I can imagine, based on what I’ve heard from our competitors, that smaller warehouses will be set up again to provide some buffer.
We have the advantage of operating our own fleets. DHL has several own airlines and well over 200 own aircraft. This of course provides the opportunity to put the aircraft on the routes where they are needed. Many other air freight companies only charter volumes in passenger aircraft. If these no longer fly, they do not have alternative options. We, on the other hand, have been able to offset this phenomenon relatively well with our own aircraft.
DHL is part of just-in-sequence production, in view of the recent experience, should this be reconsidered?
I think that, to a large extent, we have managed to ensure that our major customers have not experienced any big production stoppages due to the supply processes. However, I can imagine, based on what I have heard from our competitors, that smaller warehouses will be set up again to create a certain buffer. The question here is whether more money should be expanded or if the supply chains should be made more resilient. Potentially, there are two or three bottlenecks in a supply chain, but these can be corrected. We will work with our customers on this, possibly also considering the option of warehousing.
Nevertheless, there are also other issues than the pandemic, particularly, the Brexit. To what extent does that affect you?
We are still actively working the Brexit issue. On a smaller scale than the pandemic, but we do have a working group dealing with this issue. There are many unresolved questions. Customs clearance to the UK alone is a major logistics issue. Brexit problems have not all been resolved. The inner-European border controls due to the pandemic mainly affected passenger traffic.

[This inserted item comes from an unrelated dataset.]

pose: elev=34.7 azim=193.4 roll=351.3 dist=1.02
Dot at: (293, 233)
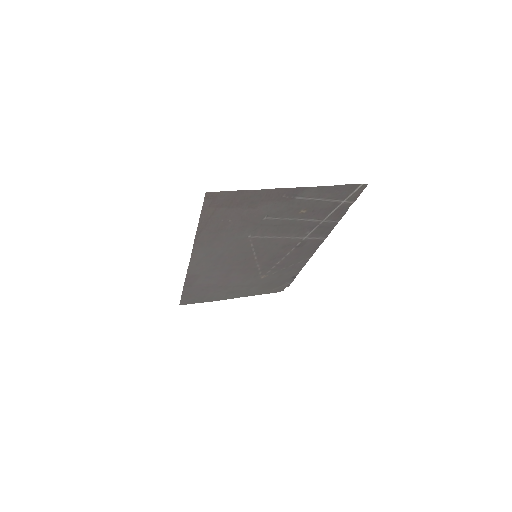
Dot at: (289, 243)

Of course, truck traffic was also affected, but politicians reacted very quickly, realizing early that the flow of goods should not be restricted. There were temporary traffic jams at the Polish or Czech borders, for example, and also in southern Germany due to increased border controls, but this cleared up very quickly. Also, drivers were left out on many Corona measures; there were additional regulations for staff in logistics who had to ensure the movement of goods.
How are you responding to the more and more complex global situation?
We have a country management team in each country, depending on how strong we are positioned in that country, also for several divisions. And the country managers are responsible for ensuring that we are properly positioned locally, also during the Corona pandemic. Due to the very different legal bases in different countries, the country managers have been assigned a high degree of responsibility. Here in Germany, the local management also has a great responsibility to react to the local situation and implement the official regulations. Consideration also has to be given to what our employees and customers require in terms of safety.
What are your biggest concerns for the future?
Although we are a German company, we look at the entire world. I am worried that the present situation could continue for a long time and that we will have to face more and more waves. That could have a major impact on the economy and we would have to struggle to deal with the situation for a very long time.